** What the task asks **
Search the data for the string "click" and extract every line where it appears.

Segment Start: Data supplied

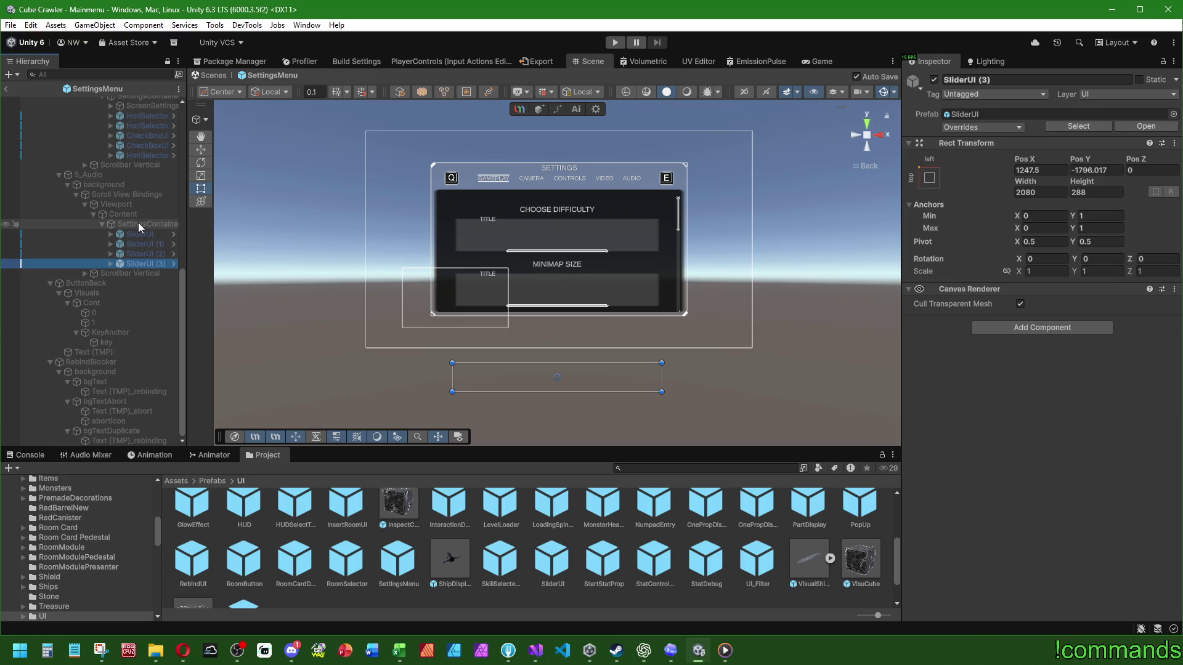
click(138, 234)
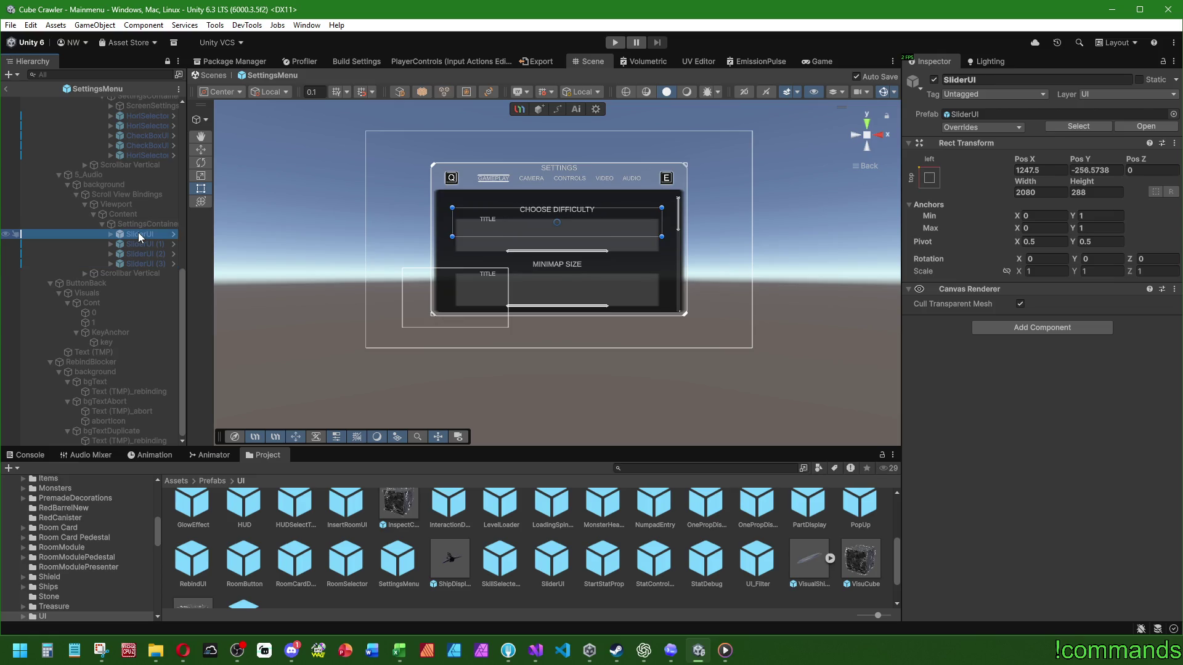
click(139, 225)
click(140, 233)
key(f)
Try shortening SettingsContainer by dragging its bottom edge, then undo that change
click(128, 224)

Segment End: Data supplied

** Solved problem **
click(138, 234)
click(139, 225)
click(140, 233)
click(128, 224)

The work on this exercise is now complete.